## QUOTED PASSAGE
--------

Food supply and Bees – what’s the connection? What Would Happen if Bees Went Extinct? What would our world look like without bees?
Did you know that as far as important species go, bees are at the top of the list? Bees are critical pollinators, they pollinate a majority of the crop species that feed 90% of the world. Honeybees are responsible for $30 billion a year in crops. A world without honeybees would also mean a world without fruits, vegetables, nuts, and seeds. Yes, you read it right!
Nearly one-third of the world’s crops are dependent on honeybees for pollination, but over the last decade, the black-and-yellow insects have been dying at an unprecedented rate, all over the world.
Bees… We can’t live without you
Even if you are afraid of bees, you need them. They are responsible for much of the food on your plate. Bees perform a task that is vital to the survival of agriculture: pollination. In fact, one-third of our global food supply is pollinated by bees. Without bees, humans wouldn’t have very much to eat.
While we don’t need bees to pollinate every single crop, here is just a brief list of some of the foods we would lose if all our bees continue to perish – Almonds, apples, apricots, avocados, blueberries, broccoli, cantaloupes, cashews, coffee, cranberries, cucumbers, eggplants, grapes, kiwis, mangoes, mustard, okra, onions, potato, peaches, pears, peppers, strawberries, tangerines, tomato, walnuts and watermelons to name just a few.
And that’s only the start!! We may lose all the plants that bees pollinate, all of the animals that eat those plants and so on up the food chain. Which means a world without bees could struggle to sustain the global human population of 7 billion. Our supermarkets would have half the amount of fruits and vegetables.
Why Are Bees Disappearing?
Since the end of World War II, the use of pesticides in agriculture has increased exponentially. It is now suggested that the widespread use of a relatively new class of insecticides that share a common mode of action that affect the central nervous system of insects, resulting in paralysis and death known as neonicotinoids is having a detrimental impact on the health of bees. Neonicotinoids, which are chemically similar to nicotine, are an extremely popular pesticide. They are also likely poisoning bees and other pollinators. In essence, pesticides are terrible for the environment, and they are killing the organisms that help the world and humans to survive.
It’s important to note, however, that while pesticides are likely a large part of the reason bees are dying, there are other factors in play as well. It is believed that bees are also dying from various parasites, like the Varroa mite.
Hence, bees are dying from a combination of factors, but primarily due to the impact of human practices and the ongoing problems associated with climate change.
Humans are destroying wild habitats in which bees traditionally get their food. When bees pollinate various plants, they are also receiving sustenance in return. Some beekeepers have attempted to replace natural nectar with a substitute to feed their bees, but ultimately it doesn’t sustain bee health the same way. There is no substitute for the natural way of the world.
Moreover, it is believed that climate change has also led to a disruption in the synchronization of flower opening and bee hibernation. This also causes bees to die. So, we could say that, humans are terrible for bees. Pesticides, environmental degradation and pollution are all contributing to the alarming rate of bee deaths.

--------

## STATED TASK A
Write out the records again, changing "legible" to "readable" and leaving everything else as it stands.
The article on bees and the records that come after it are separate, unrelated material.

## RAW RECORDS

--------

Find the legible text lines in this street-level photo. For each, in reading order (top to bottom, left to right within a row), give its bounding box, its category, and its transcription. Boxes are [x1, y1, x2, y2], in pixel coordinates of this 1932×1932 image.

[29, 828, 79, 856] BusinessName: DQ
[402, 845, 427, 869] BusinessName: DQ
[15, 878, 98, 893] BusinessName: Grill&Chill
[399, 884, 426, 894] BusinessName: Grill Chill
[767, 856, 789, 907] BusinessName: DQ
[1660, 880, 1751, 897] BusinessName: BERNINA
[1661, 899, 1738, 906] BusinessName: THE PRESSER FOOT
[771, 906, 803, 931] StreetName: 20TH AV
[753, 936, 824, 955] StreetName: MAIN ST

--------

## STATED TASK B
Copy the article on bees word for word, everything from "Since the end" down to "humans to survive.".

## RESPONSE A
Find the readable text lines in this street-level photo. For each, in reading order (top to bottom, left to right within a row), give its bounding box, its category, and its transcription. Boxes are [x1, y1, x2, y2], in pixel coordinates of this 1932×1932 image.

[29, 828, 79, 856] BusinessName: DQ
[402, 845, 427, 869] BusinessName: DQ
[15, 878, 98, 893] BusinessName: Grill&Chill
[399, 884, 426, 894] BusinessName: Grill Chill
[767, 856, 789, 907] BusinessName: DQ
[1660, 880, 1751, 897] BusinessName: BERNINA
[1661, 899, 1738, 906] BusinessName: THE PRESSER FOOT
[771, 906, 803, 931] StreetName: 20TH AV
[753, 936, 824, 955] StreetName: MAIN ST

## RESPONSE B
Since the end of World War II, the use of pesticides in agriculture has increased exponentially. It is now suggested that the widespread use of a relatively new class of insecticides that share a common mode of action that affect the central nervous system of insects, resulting in paralysis and death known as neonicotinoids is having a detrimental impact on the health of bees. Neonicotinoids, which are chemically similar to nicotine, are an extremely popular pesticide. They are also likely poisoning bees and other pollinators. In essence, pesticides are terrible for the environment, and they are killing the organisms that help the world and humans to survive.